======== PROVIDED ENTRIES ========
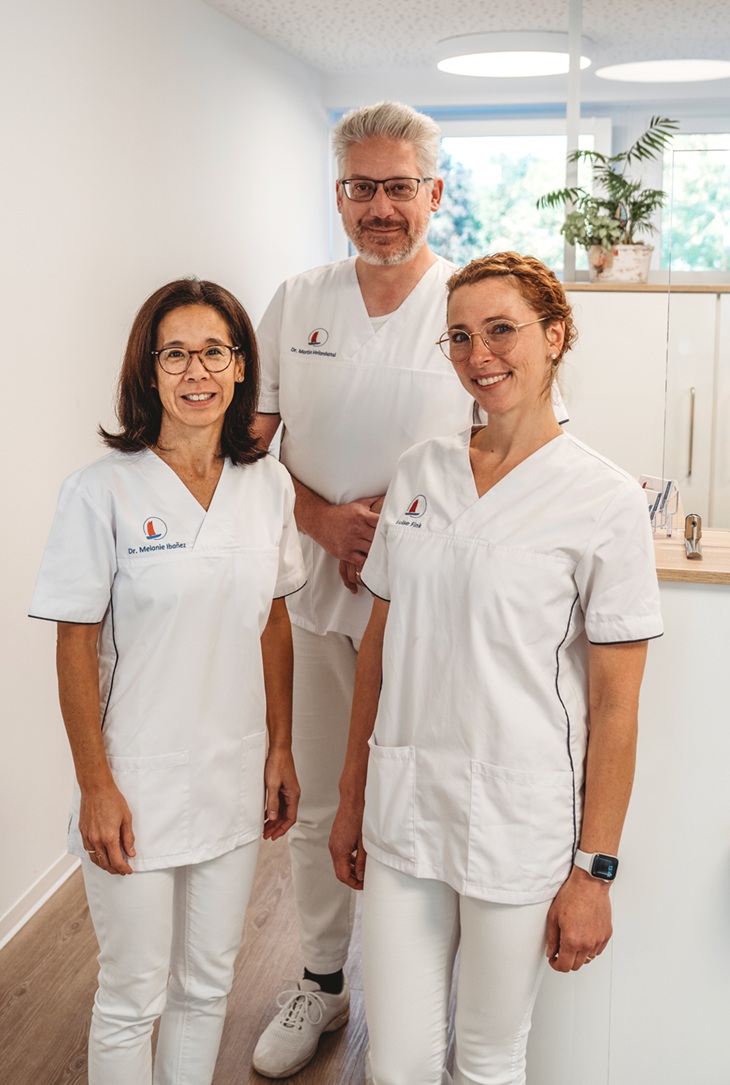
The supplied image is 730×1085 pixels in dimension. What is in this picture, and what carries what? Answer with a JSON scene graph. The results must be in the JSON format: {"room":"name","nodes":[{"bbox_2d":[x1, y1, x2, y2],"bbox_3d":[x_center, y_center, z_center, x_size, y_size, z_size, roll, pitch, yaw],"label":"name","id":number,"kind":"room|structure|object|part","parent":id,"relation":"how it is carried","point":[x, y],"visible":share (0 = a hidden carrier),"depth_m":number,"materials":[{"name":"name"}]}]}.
{"room":"lobby","nodes":[
{"label":"lobby","id":0,"kind":"room"},
{"bbox_2d":[0,0,328,951],"bbox_3d":[-1.074,-0.160,2.419,0.161,2.667,7.511,3,11,13],"label":"left wall","id":1,"kind":"structure","parent":0,"point":[107,353],"depth_m":3.52,"materials":[{"name":"white paint"}]},
{"bbox_2d":[0,851,81,951],"bbox_3d":[-1.131,1.163,2.292,0.017,0.083,5.442,3,11,13],"label":"baseboard","id":2,"kind":"structure","parent":1,"relation":"attached to","point":[13,931],"depth_m":3.36,"materials":[{"name":"white paint"}]},
{"bbox_2d":[0,830,459,1084],"bbox_3d":[0.836,1.348,1.808,4.919,0.102,7.094,3,11,13],"label":"floor","id":3,"kind":"structure","parent":0,"point":[69,1058],"depth_m":2.97,"materials":[{"name":"brown wood"}]},
{"bbox_2d":[28,274,310,1084],"bbox_3d":[-0.347,0.377,2.342,0.453,1.572,0.687,3,11,13],"label":"woman","id":4,"kind":"object","parent":3,"relation":"on","point":[105,767],"visible":0.98,"depth_m":2.20},
{"bbox_2d":[243,99,568,1081],"bbox_3d":[0.090,0.101,2.753,0.676,2.007,0.626,3,11,13],"label":"man","id":5,"kind":"object","parent":3,"relation":"on","point":[392,164],"visible":0.67,"depth_m":2.62},
{"bbox_2d":[328,249,660,1084],"bbox_3d":[0.263,0.376,2.257,0.536,1.600,0.615,3,11,13],"label":"woman","id":6,"kind":"object","parent":3,"relation":"on","point":[509,404],"visible":0.98,"depth_m":2.10},
{"bbox_2d":[528,536,729,1084],"bbox_3d":[1.504,0.621,2.417,2.530,1.074,0.737,3,11,13],"label":"reception counter","id":7,"kind":"object","parent":3,"relation":"on","point":[709,618],"visible":0.65,"depth_m":2.37,"materials":[{"name":"white"}]},
{"bbox_2d":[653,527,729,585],"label":"wooden countertop","id":8,"kind":"structure","parent":7,"relation":"on","point":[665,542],"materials":[{"name":"brown wood"}]},
{"bbox_2d":[639,475,681,536],"bbox_3d":[0.590,-0.080,2.601,0.096,0.119,0.116,-7,13,-33],"label":"card holder","id":9,"kind":"object","parent":8,"relation":"on","point":[652,487],"visible":0.66,"depth_m":2.58,"materials":[{"name":"clear plastic"}]},
{"bbox_2d":[684,512,702,559],"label":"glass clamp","id":10,"kind":"object","parent":8,"relation":"on","point":[694,523],"visible":0.99,"depth_m":2.53,"materials":[{"name":"silver metal"}]},
{"bbox_2d":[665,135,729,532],"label":"screen","id":11,"kind":"object","parent":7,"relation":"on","point":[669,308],"visible":0.99,"depth_m":2.63,"materials":[{"name":"clear glass"}]},
{"bbox_2d":[561,286,729,531],"bbox_3d":[1.354,-0.082,4.466,1.543,1.572,0.561,3,11,13],"label":"cabinet","id":12,"kind":"object","parent":3,"relation":"on","point":[614,368],"visible":0.44,"depth_m":4.20,"materials":[{"name":"white"}]},
{"bbox_2d":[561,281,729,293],"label":"wooden shelf","id":13,"kind":"structure","parent":12,"relation":"on","point":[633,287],"depth_m":4.36,"materials":[{"name":"brown wood"}]},
{"bbox_2d":[589,242,654,282],"bbox_3d":[0.915,-0.995,4.477,0.238,0.139,0.231,3,11,13],"label":"plant pot","id":14,"kind":"object","parent":13,"relation":"on","point":[633,264],"visible":0.84,"depth_m":4.39,"materials":[{"name":"ceramic"}]},
{"bbox_2d":[538,115,671,266],"bbox_3d":[0.885,-1.212,4.453,0.541,0.569,0.539,3,11,13],"label":"potted plant","id":15,"kind":"object","parent":14,"relation":"in","point":[641,153],"visible":0.86,"depth_m":4.43,"materials":[{"name":"green plant"}]},
{"bbox_3d":[1.061,-0.360,4.099,0.019,0.268,0.035,3,11,13],"label":"handle","id":16,"kind":"part","parent":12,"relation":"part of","materials":[{"name":"metal"}]},
{"bbox_2d":[203,0,729,103],"bbox_3d":[0.809,-1.425,1.988,4.858,0.113,7.737,3,11,13],"label":"ceiling","id":17,"kind":"structure","parent":0,"point":[275,5],"depth_m":4.59,"materials":[{"name":"white paint"}]},
{"bbox_2d":[434,30,593,77],"bbox_3d":[0.580,-1.899,4.860,0.641,0.078,0.622,3,11,13],"label":"ceiling light","id":18,"kind":"object","parent":17,"relation":"attached to","point":[469,60],"visible":0.94,"depth_m":4.71,"materials":[{"name":"white plastic"}]},
{"bbox_2d":[563,0,582,283],"bbox_3d":[0.692,-1.351,4.168,0.053,0.922,0.087,3,11,13],"label":"metal post","id":19,"kind":"object","parent":17,"relation":"attached to","point":[569,130],"visible":0.67,"depth_m":4.15,"materials":[{"name":"metal"}]},
{"bbox_2d":[596,58,729,82],"bbox_3d":[1.272,-1.988,5.242,0.599,0.052,0.569,3,11,13],"label":"ceiling light","id":20,"kind":"object","parent":17,"relation":"attached to","point":[635,71],"visible":0.97,"depth_m":5.16,"materials":[{"name":"white plastic"}]},
{"bbox_2d":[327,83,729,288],"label":"back wall","id":21,"kind":"structure","parent":0,"point":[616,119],"depth_m":5.76,"materials":[{"name":"paint"}]},
{"bbox_2d":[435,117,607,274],"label":"window","id":22,"kind":"structure","parent":21,"relation":"in","point":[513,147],"depth_m":5.62,"materials":[{"name":"glass"}]},
{"bbox_2d":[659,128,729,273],"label":"window","id":23,"kind":"structure","parent":21,"relation":"in","point":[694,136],"depth_m":5.90,"materials":[{"name":"glass"}]}
]}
========
→ BRIEF: Retype every entry above exactly and, please, skip the pictures.

→ EXERCISE SOLUTION:
The supplied image is 730×1085 pixels in dimension. What is in this picture, and what carries what? Answer with a JSON scene graph. The results must be in the JSON format: {"room":"name","nodes":[{"bbox_2d":[x1, y1, x2, y2],"bbox_3d":[x_center, y_center, z_center, x_size, y_size, z_size, roll, pitch, yaw],"label":"name","id":number,"kind":"room|structure|object|part","parent":id,"relation":"how it is carried","point":[x, y],"visible":share (0 = a hidden carrier),"depth_m":number,"materials":[{"name":"name"}]}]}.
{"room":"lobby","nodes":[
{"label":"lobby","id":0,"kind":"room"},
{"bbox_2d":[0,0,328,951],"bbox_3d":[-1.074,-0.160,2.419,0.161,2.667,7.511,3,11,13],"label":"left wall","id":1,"kind":"structure","parent":0,"point":[107,353],"depth_m":3.52,"materials":[{"name":"white paint"}]},
{"bbox_2d":[0,851,81,951],"bbox_3d":[-1.131,1.163,2.292,0.017,0.083,5.442,3,11,13],"label":"baseboard","id":2,"kind":"structure","parent":1,"relation":"attached to","point":[13,931],"depth_m":3.36,"materials":[{"name":"white paint"}]},
{"bbox_2d":[0,830,459,1084],"bbox_3d":[0.836,1.348,1.808,4.919,0.102,7.094,3,11,13],"label":"floor","id":3,"kind":"structure","parent":0,"point":[69,1058],"depth_m":2.97,"materials":[{"name":"brown wood"}]},
{"bbox_2d":[28,274,310,1084],"bbox_3d":[-0.347,0.377,2.342,0.453,1.572,0.687,3,11,13],"label":"woman","id":4,"kind":"object","parent":3,"relation":"on","point":[105,767],"visible":0.98,"depth_m":2.20},
{"bbox_2d":[243,99,568,1081],"bbox_3d":[0.090,0.101,2.753,0.676,2.007,0.626,3,11,13],"label":"man","id":5,"kind":"object","parent":3,"relation":"on","point":[392,164],"visible":0.67,"depth_m":2.62},
{"bbox_2d":[328,249,660,1084],"bbox_3d":[0.263,0.376,2.257,0.536,1.600,0.615,3,11,13],"label":"woman","id":6,"kind":"object","parent":3,"relation":"on","point":[509,404],"visible":0.98,"depth_m":2.10},
{"bbox_2d":[528,536,729,1084],"bbox_3d":[1.504,0.621,2.417,2.530,1.074,0.737,3,11,13],"label":"reception counter","id":7,"kind":"object","parent":3,"relation":"on","point":[709,618],"visible":0.65,"depth_m":2.37,"materials":[{"name":"white"}]},
{"bbox_2d":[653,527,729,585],"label":"wooden countertop","id":8,"kind":"structure","parent":7,"relation":"on","point":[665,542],"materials":[{"name":"brown wood"}]},
{"bbox_2d":[639,475,681,536],"bbox_3d":[0.590,-0.080,2.601,0.096,0.119,0.116,-7,13,-33],"label":"card holder","id":9,"kind":"object","parent":8,"relation":"on","point":[652,487],"visible":0.66,"depth_m":2.58,"materials":[{"name":"clear plastic"}]},
{"bbox_2d":[684,512,702,559],"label":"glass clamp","id":10,"kind":"object","parent":8,"relation":"on","point":[694,523],"visible":0.99,"depth_m":2.53,"materials":[{"name":"silver metal"}]},
{"bbox_2d":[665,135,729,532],"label":"screen","id":11,"kind":"object","parent":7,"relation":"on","point":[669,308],"visible":0.99,"depth_m":2.63,"materials":[{"name":"clear glass"}]},
{"bbox_2d":[561,286,729,531],"bbox_3d":[1.354,-0.082,4.466,1.543,1.572,0.561,3,11,13],"label":"cabinet","id":12,"kind":"object","parent":3,"relation":"on","point":[614,368],"visible":0.44,"depth_m":4.20,"materials":[{"name":"white"}]},
{"bbox_2d":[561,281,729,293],"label":"wooden shelf","id":13,"kind":"structure","parent":12,"relation":"on","point":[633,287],"depth_m":4.36,"materials":[{"name":"brown wood"}]},
{"bbox_2d":[589,242,654,282],"bbox_3d":[0.915,-0.995,4.477,0.238,0.139,0.231,3,11,13],"label":"plant pot","id":14,"kind":"object","parent":13,"relation":"on","point":[633,264],"visible":0.84,"depth_m":4.39,"materials":[{"name":"ceramic"}]},
{"bbox_2d":[538,115,671,266],"bbox_3d":[0.885,-1.212,4.453,0.541,0.569,0.539,3,11,13],"label":"potted plant","id":15,"kind":"object","parent":14,"relation":"in","point":[641,153],"visible":0.86,"depth_m":4.43,"materials":[{"name":"green plant"}]},
{"bbox_3d":[1.061,-0.360,4.099,0.019,0.268,0.035,3,11,13],"label":"handle","id":16,"kind":"part","parent":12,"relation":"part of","materials":[{"name":"metal"}]},
{"bbox_2d":[203,0,729,103],"bbox_3d":[0.809,-1.425,1.988,4.858,0.113,7.737,3,11,13],"label":"ceiling","id":17,"kind":"structure","parent":0,"point":[275,5],"depth_m":4.59,"materials":[{"name":"white paint"}]},
{"bbox_2d":[434,30,593,77],"bbox_3d":[0.580,-1.899,4.860,0.641,0.078,0.622,3,11,13],"label":"ceiling light","id":18,"kind":"object","parent":17,"relation":"attached to","point":[469,60],"visible":0.94,"depth_m":4.71,"materials":[{"name":"white plastic"}]},
{"bbox_2d":[563,0,582,283],"bbox_3d":[0.692,-1.351,4.168,0.053,0.922,0.087,3,11,13],"label":"metal post","id":19,"kind":"object","parent":17,"relation":"attached to","point":[569,130],"visible":0.67,"depth_m":4.15,"materials":[{"name":"metal"}]},
{"bbox_2d":[596,58,729,82],"bbox_3d":[1.272,-1.988,5.242,0.599,0.052,0.569,3,11,13],"label":"ceiling light","id":20,"kind":"object","parent":17,"relation":"attached to","point":[635,71],"visible":0.97,"depth_m":5.16,"materials":[{"name":"white plastic"}]},
{"bbox_2d":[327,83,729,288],"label":"back wall","id":21,"kind":"structure","parent":0,"point":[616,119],"depth_m":5.76,"materials":[{"name":"paint"}]},
{"bbox_2d":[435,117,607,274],"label":"window","id":22,"kind":"structure","parent":21,"relation":"in","point":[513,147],"depth_m":5.62,"materials":[{"name":"glass"}]},
{"bbox_2d":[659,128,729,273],"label":"window","id":23,"kind":"structure","parent":21,"relation":"in","point":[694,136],"depth_m":5.90,"materials":[{"name":"glass"}]}
]}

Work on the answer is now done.